Il terzo aspetto è quello geopolitico. Come già scritto su queste pagine, per il petrolio è in corso una vera e propria guerra dei prezzi, imposta dall’Arabia Saudita all’Opec, con obiettivo tutti i possibili concorrenti dei sauditi, a partire da Usa e Russia. Per il gas, la guerra è tra Ue, sostenuta e spinta dagli Usa, e Russia, essendo la motivazione del conflitto la questione ucraina. Le difficili condizioni del mercato degli idrocarburi e le sanzioni stanno mettendo a repentaglio l’economia russa e Putin sta rivolgendosi sempre più verso l’Asia, in particolare Cina e India.
La Cina rappresenta senza dubbio un mercato alternativo all’Europa, ma la costruzione di oleodotti e gasdotti verso questo immenso Paese è costosa e richiede tempo. Inoltre, i cinesi sono molto abili nello sfruttare le situazioni e stanno “tirando” su prezzi già molto bassi e al di sotto del punto di pareggio per le finanze pubbliche russe. Nei programmi di espansione russa in India sono compresi anche contratti per una decina di centrali nucleari, in contrasto con le linee guida dello sviluppo in Europa, improntate a un progressivo abbandono di questa fonte energetica.
A Occidente, Putin ha aperto un altro fronte, quello turco, e durante la sua recente visita, oltre che programmi di collaborazione nel nucleare, ha firmato il preliminare per un gasdotto che, passando sotto il Mar Nero e affiancando l’esistente Blue Stream, porterebbe il gas russo in Turchia. Questo “Turkish Stream”, chiara sostituzione di South Stream, utilizzerebbe quanto i russi hanno già fatto nel loro territorio, collegandolo non più alla Bulgaria ma alla Turchia. Anche questo progetto verrebbe gestito da Gazprom e le quote ricomprate nel South Stream Transport Bv potrebbero essere messe a disposizione di nuovi soci, perché la situazione economica della Russia rende difficile una realizzazione autonoma del progetto, che rimane comunque problematica.
Non sembra, comunque, probabile un interesse da parte di Eni, ma per Saipem potrebbe essere interessante chiedere il trasferimento dei contratti, invece delle penali, dato che i due progetti sembrano in buona parte assimilabili.

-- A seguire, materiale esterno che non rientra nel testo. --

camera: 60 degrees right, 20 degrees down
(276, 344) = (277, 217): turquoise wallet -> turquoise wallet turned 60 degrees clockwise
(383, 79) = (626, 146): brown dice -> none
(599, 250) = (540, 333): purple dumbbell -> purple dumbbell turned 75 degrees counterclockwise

In Turchia c’è chi teme che simili accordi rendano il Paese troppo legato alla Russia e ritiene più vantaggioso per il Paese essere punto di transito di gas e petrolio proveniente da diverse altre aree, come Azerbaigian e Turkmenistan. Anche da un punto di vista politico, secondo alcuni, la Turchia dovrebbe mantenere un atteggiamento bilanciato tra Ue e Russia, mentre accordi come quelli firmati con Putin sembrano spostare l’asse troppo verso Mosca.

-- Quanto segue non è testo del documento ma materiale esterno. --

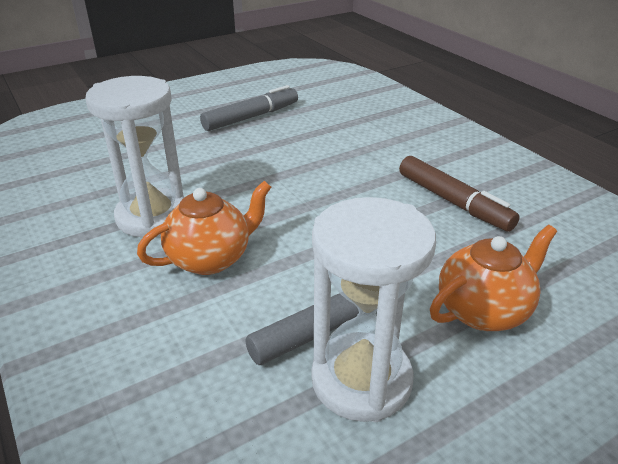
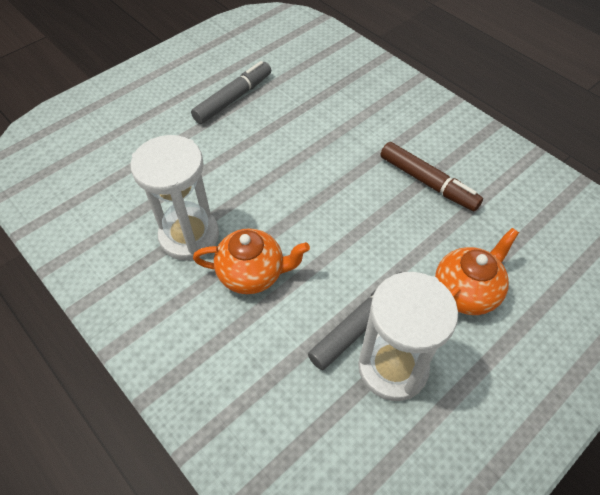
camera: 10 degrees left, 20 degrees up
(211, 258) = (252, 274): orange teapot -> orange teapot turned 45 degrees clockwise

Nella sua visita, peraltro, Putin non ha nascosto i disaccordi in politica internazionale con la Turchia, in particolare sul problema siriano e sull’annessione della Crimea. D’altro canto, Erdogan ha risposto a muso duro alle critiche europee sui recenti arresti di giornalisti e oppositori, dicendo che la Turchia non ha alcun bisogno dell’Ue.
La situazione è decisamente in movimento, soprattutto se si tiene conto che le divergenze con Mosca non sono insuperabili. Dopo l’annessione di fatto di una parte di Cipro, per la Turchia è difficile invocare il diritto internazionale per la Crimea, né la protezione della minoranza tartara giustifica una rottura con la Russia. Per quanto riguarda la Siria, sarà bene ricordare che Erdogan era un tempo buon amico di Assad e la situazione che si sta delineando nell’area potrebbe rinverdire tale amicizia, magari in funzione antisaudita.
E l’Europa? Come le stelle di Cronin sta a guardare.